Driving the SXRD chipset is a rather unusual 400W Xenon lamp, chosen by Sony for two reasons. First, Xenon lamps are scientifically proven to deliver a wider colour range than ordinary lamps, and second, its huge power handling should prove helpful in enabling the VW200 to drive really large screens.
There is one rather hefty downside to the Xenon lamp, though: its cost. A recent check for this review found replacement lamps costing you a minimum of £600 – way more than replacement standard lamps. And with a new lamp being required every 2,500-3,500 hours on average, heavy-duty users really could be looking at some pretty high running costs even after they’ve found the £8,500 necessary to buy the projector in the first place.
Heading into the VW200’s onscreen menus, the potential reasons for its price hike over its predecessor start to become easier to comprehend.

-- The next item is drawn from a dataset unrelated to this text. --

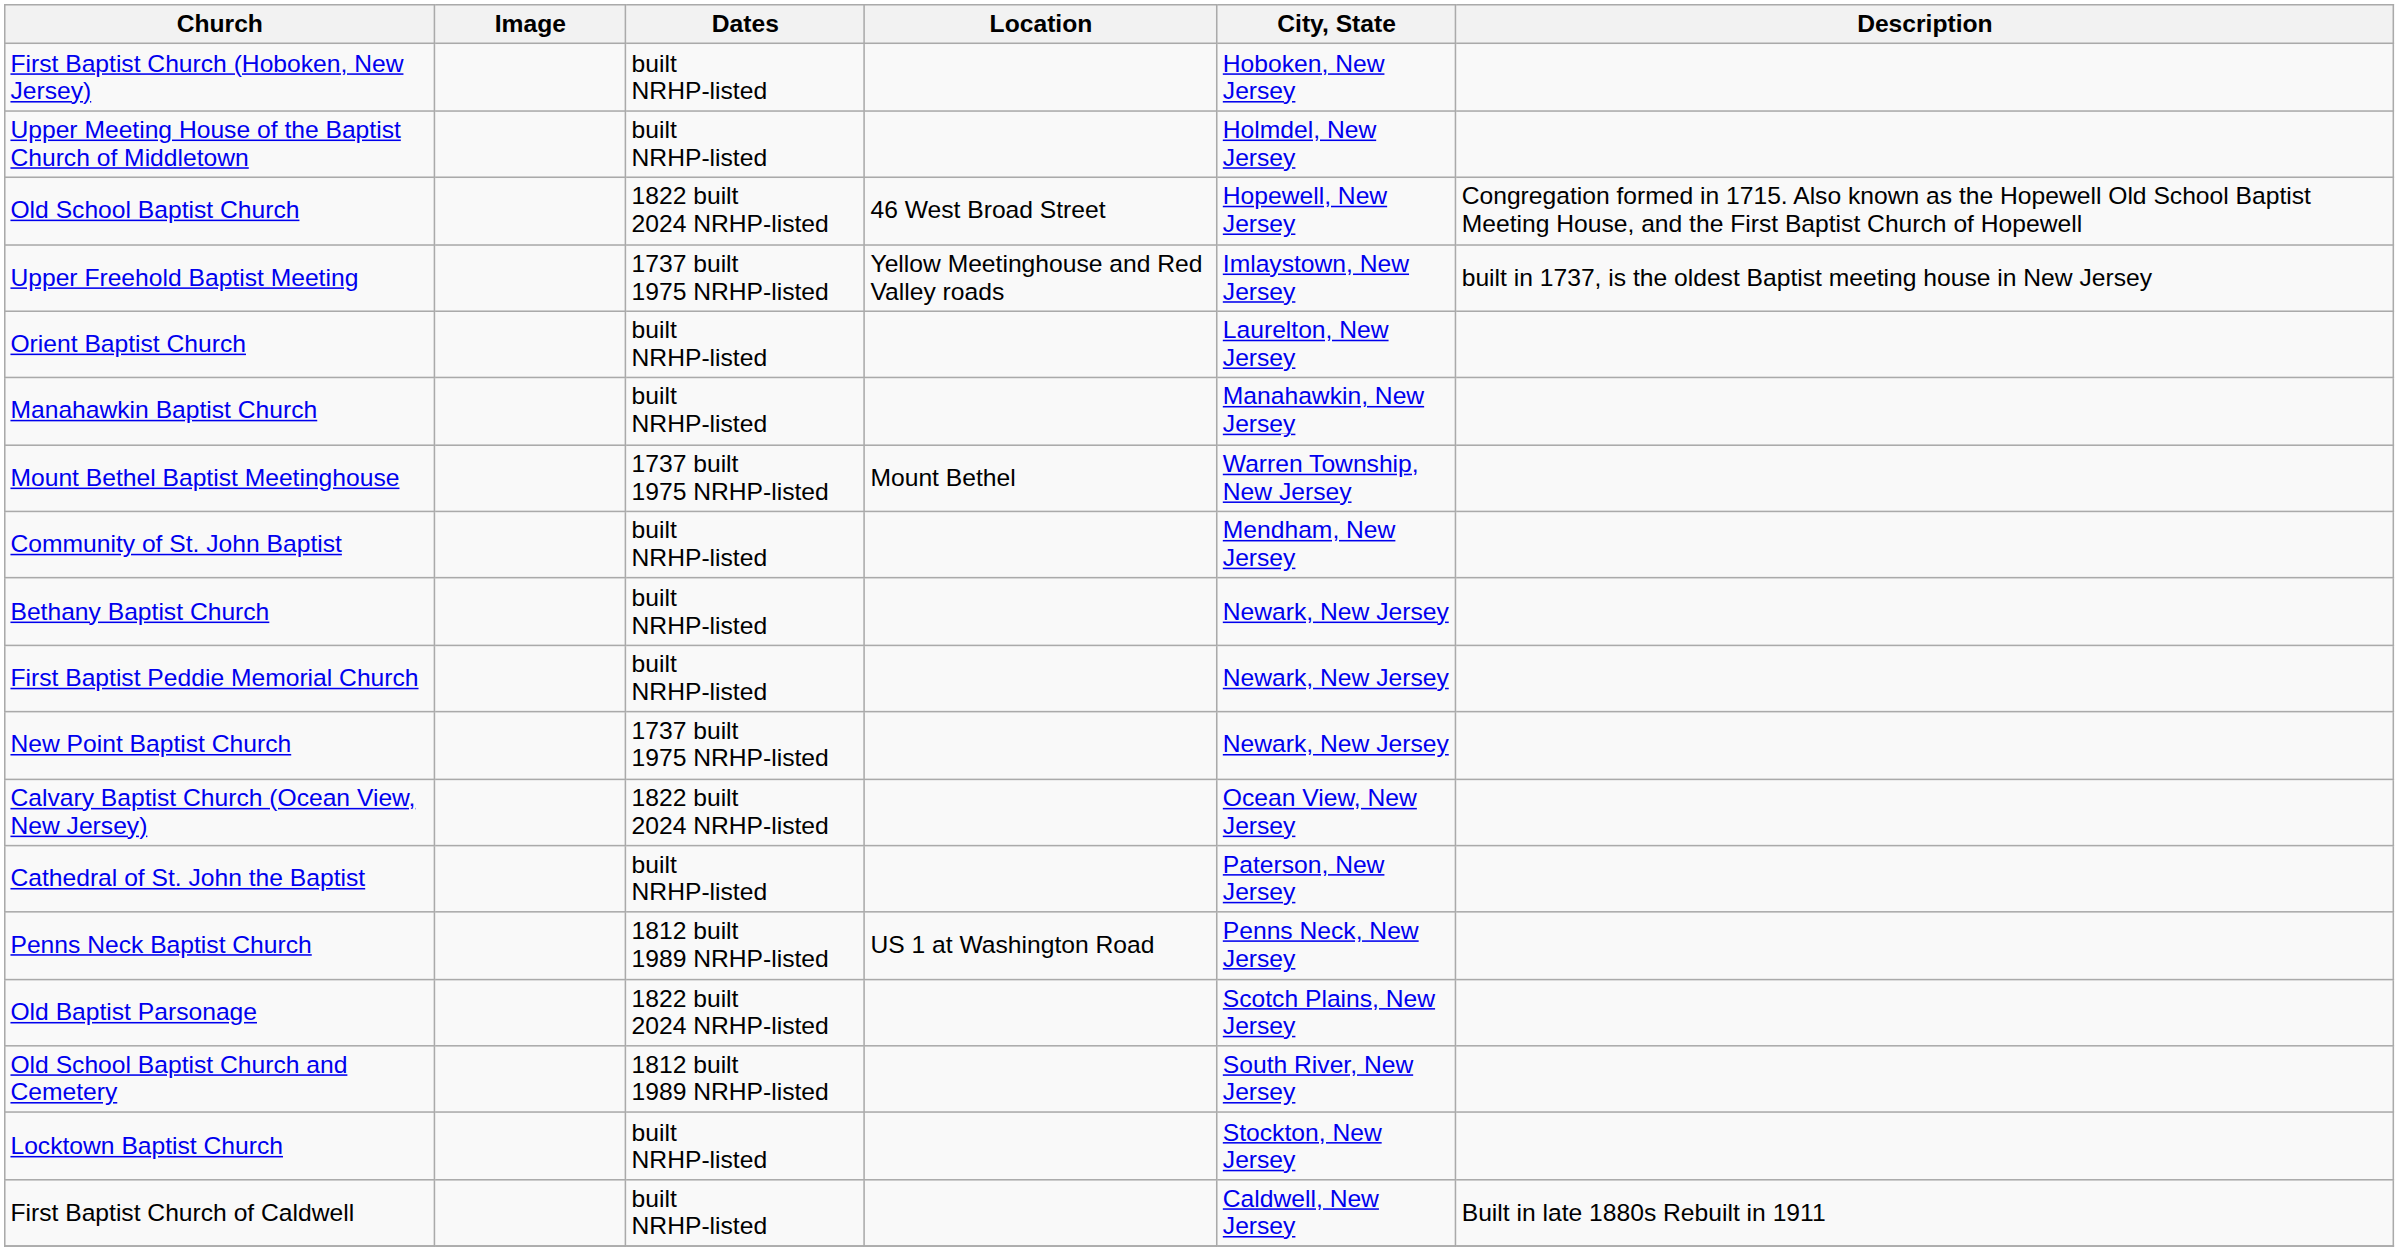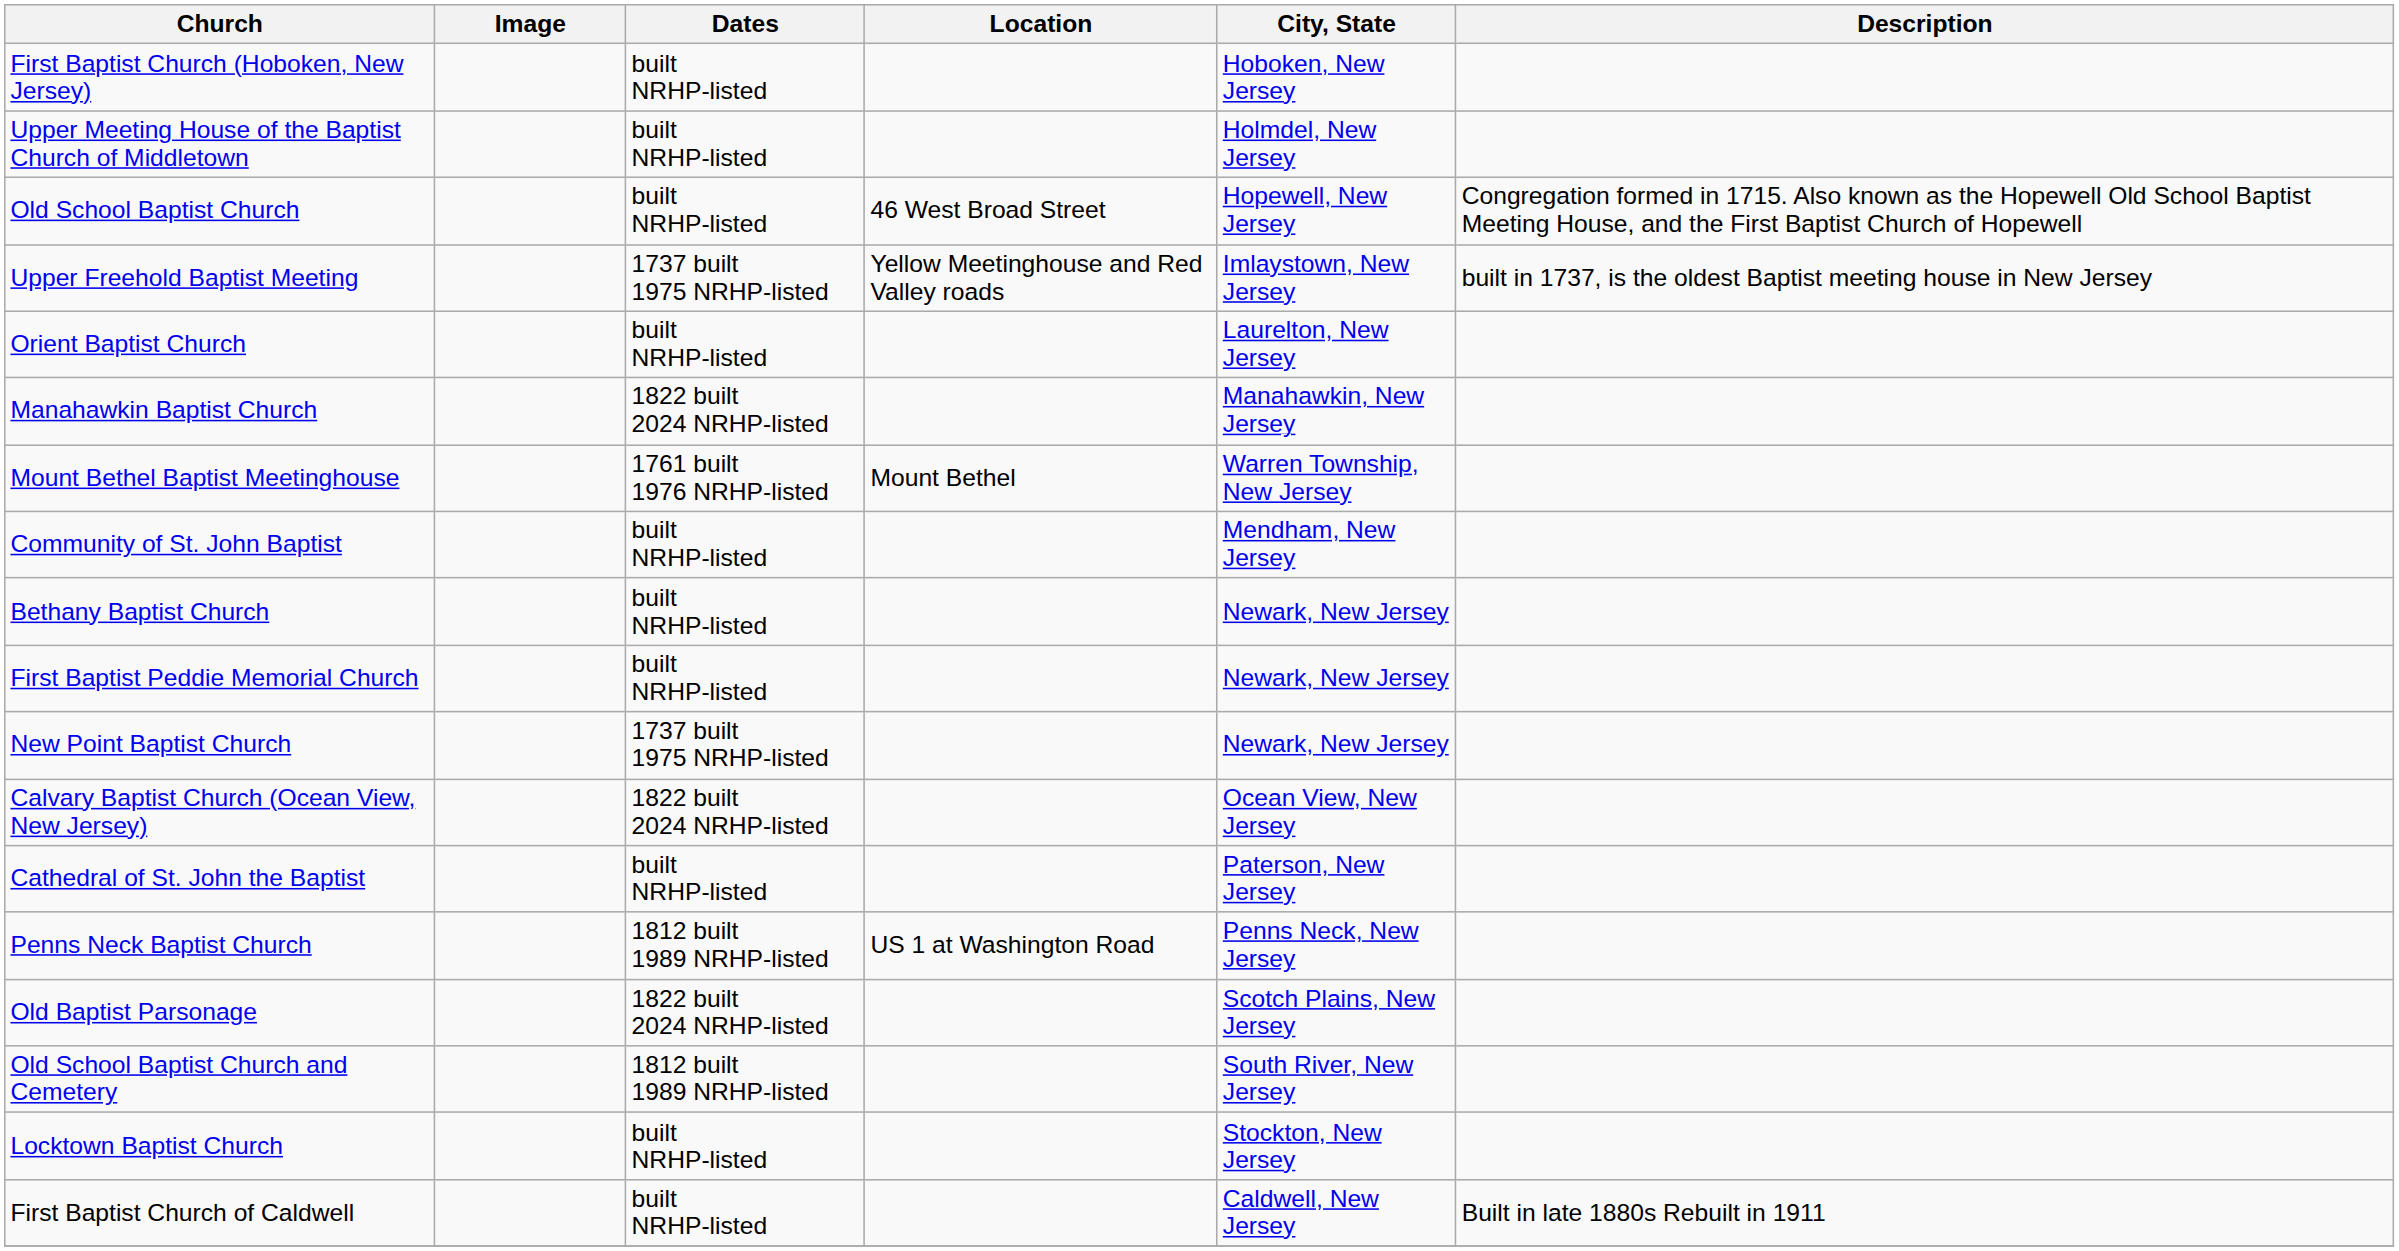Old School Baptist Church | Dates: 1822 built 2024 NRHP-listed -> built NRHP-listed
Manahawkin Baptist Church | Dates: built NRHP-listed -> 1822 built 2024 NRHP-listed
Mount Bethel Baptist Meetinghouse | Dates: 1737 built 1975 NRHP-listed -> 1761 built 1976 NRHP-listed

For if there’s a projector out there with more features and user-adjustments, we ain’t seen it.
Frankly we don’t have the time or the sheer will to cover absolutely everything on offer, but we’ll try and give you a sense of the most intriguing stuff, starting with a new, improved dynamic iris system that claims to deliver a huge contrast ratio of 35,000:1.
Obviously getting the deepest black levels from this dynamic iris system means the projector has to ‘iris out’ considerable amounts of the image’s brightness during dark scenes. But this shouldn’t in principle damage picture quality too badly provided that the iris’s machinations aren’t too visible in the picture in the form of distracting ‘jumps’ in brightness.
Another notable inclusion is Sony’s ‘24p True Cinema’ feature for advanced handling of 24p sources, supported on the image processing front by the latest version of Sony’s Bravia Engine Pro. The Pro bit designates this to be the top level member of the Bravia Engine family, and as such it should have the processing tools to improve such picture areas as colour, fine detailing, clarity, noise reduction and scaling more substantially than any other Sony video device.
Probably the single most intriguing element of the VW200’s features, though, is its new MotionFlow system, comprising two elements: Motion Enhancement and the terrifyingly sinister-sounding Dark Insertion.
The Motion Enhancement element calculates and inserts extra frames of image data between the ‘real’ ones from a source in a bid to make motion look smoother and clearer. The Dark Insertion bit effectively adds additional dark frames between the brighter ‘real’ ones coming in from your source. Why? Because doing so supposedly recreates the sensation of watching a 24fps film presentation at your local cinema, and helps your eyes and brain process motion in the picture more naturally.